Michael, while they find that most people have unforgiveness issues of some type, it may not be the case for you. Asking God to reveal anything that may be hindering or affecting you is the way to go for sure.
On Wed, Jan 2, 2013 at 10:34 AM, 3-D Vitality
God doesn’t hold any of my sins against me because of Jesus, so I don’t hold the sins of others against them. When I am reminded of something someone has done, I just pray for them.
Have a Victorious Day!
Great post once again! I would have to agree with Dr. Richards assessment of forgiveness. One of the lessons taught in A.A . was exactly about the supposed burial of sins and forgiveness. If we don’t “let go” those deeply hidden feelings eventually get the better of us.

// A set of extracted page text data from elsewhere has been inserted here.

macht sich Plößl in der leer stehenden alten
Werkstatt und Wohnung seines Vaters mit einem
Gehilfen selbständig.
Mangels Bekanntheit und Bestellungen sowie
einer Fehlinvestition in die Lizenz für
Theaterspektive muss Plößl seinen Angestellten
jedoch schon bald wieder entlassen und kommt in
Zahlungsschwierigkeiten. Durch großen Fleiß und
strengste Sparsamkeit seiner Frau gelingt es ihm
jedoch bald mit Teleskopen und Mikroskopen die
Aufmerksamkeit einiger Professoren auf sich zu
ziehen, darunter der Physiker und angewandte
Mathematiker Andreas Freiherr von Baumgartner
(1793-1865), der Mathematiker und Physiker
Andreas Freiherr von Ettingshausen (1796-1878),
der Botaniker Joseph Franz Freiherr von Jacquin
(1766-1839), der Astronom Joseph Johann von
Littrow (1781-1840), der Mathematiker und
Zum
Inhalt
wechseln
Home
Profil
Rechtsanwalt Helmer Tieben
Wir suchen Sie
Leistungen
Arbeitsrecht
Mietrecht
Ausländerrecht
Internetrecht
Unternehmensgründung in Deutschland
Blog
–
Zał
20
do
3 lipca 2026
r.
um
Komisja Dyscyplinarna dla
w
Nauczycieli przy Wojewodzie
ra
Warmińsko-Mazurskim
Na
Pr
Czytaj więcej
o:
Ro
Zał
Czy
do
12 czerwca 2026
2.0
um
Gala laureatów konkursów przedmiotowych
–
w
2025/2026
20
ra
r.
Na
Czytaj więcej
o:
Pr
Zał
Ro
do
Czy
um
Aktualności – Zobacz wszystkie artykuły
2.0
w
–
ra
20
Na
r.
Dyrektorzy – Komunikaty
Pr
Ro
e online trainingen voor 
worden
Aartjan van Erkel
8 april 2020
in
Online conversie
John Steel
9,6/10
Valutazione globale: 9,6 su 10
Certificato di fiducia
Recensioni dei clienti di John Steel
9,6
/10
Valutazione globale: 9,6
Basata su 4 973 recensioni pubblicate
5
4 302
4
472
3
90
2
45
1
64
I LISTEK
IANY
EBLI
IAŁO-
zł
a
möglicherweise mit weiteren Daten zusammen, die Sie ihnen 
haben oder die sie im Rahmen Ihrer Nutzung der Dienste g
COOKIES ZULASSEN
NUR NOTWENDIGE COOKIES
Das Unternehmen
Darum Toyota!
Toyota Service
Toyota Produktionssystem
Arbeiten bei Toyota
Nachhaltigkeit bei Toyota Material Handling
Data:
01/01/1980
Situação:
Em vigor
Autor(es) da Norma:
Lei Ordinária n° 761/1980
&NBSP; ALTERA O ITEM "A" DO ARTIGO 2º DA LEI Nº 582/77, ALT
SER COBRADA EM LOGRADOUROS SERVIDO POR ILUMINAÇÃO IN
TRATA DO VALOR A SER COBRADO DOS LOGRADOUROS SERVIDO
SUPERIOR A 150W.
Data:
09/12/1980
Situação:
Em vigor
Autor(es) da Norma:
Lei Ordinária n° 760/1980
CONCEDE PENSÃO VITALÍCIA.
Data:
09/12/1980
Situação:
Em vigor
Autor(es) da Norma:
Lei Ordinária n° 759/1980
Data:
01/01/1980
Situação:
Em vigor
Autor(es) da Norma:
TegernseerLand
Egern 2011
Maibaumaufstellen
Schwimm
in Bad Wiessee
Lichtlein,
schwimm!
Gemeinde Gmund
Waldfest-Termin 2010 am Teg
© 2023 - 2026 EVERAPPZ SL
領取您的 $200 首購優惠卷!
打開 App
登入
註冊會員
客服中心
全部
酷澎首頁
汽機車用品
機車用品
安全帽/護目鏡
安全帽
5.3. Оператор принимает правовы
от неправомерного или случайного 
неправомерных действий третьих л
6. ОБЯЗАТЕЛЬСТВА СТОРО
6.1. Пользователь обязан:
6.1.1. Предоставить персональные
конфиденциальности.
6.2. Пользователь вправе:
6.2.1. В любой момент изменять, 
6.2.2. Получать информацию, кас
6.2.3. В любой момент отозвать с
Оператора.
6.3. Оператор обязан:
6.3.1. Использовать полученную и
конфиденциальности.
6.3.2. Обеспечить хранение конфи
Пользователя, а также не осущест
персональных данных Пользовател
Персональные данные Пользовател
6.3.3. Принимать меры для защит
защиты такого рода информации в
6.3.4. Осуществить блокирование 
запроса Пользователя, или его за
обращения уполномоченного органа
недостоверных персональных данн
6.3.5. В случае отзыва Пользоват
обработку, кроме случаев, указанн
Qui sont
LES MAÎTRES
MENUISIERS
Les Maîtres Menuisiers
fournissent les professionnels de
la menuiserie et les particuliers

In fact, years of burying feelings leads to depression, alcoholism, drug addiction and mental illness for many people.
It’s strange you wrote this post and I (not seeing yours) posted a similar message.
Far better to truly forgive, put it in Gog’s hands and let go.
Absolutely true, Jim.
Awesome post! When you exchanged the words…it hit me like a ton of bricks too! It’s not an easy concept to grasp, well, easy to understand just hard to actually implement 100% to our core. Thanks, Ann!
Thank you Lisa – I know what you mean – that was beyond an “aha” moment for me!
I really like the verse from John with the substituted words. It really makes me think of it in a whole new light. I want to be sure I’m not harboring any unforgiveness because the one it’s really hurting is me!
Absolutely, Michael. I think we forget that this is always the case!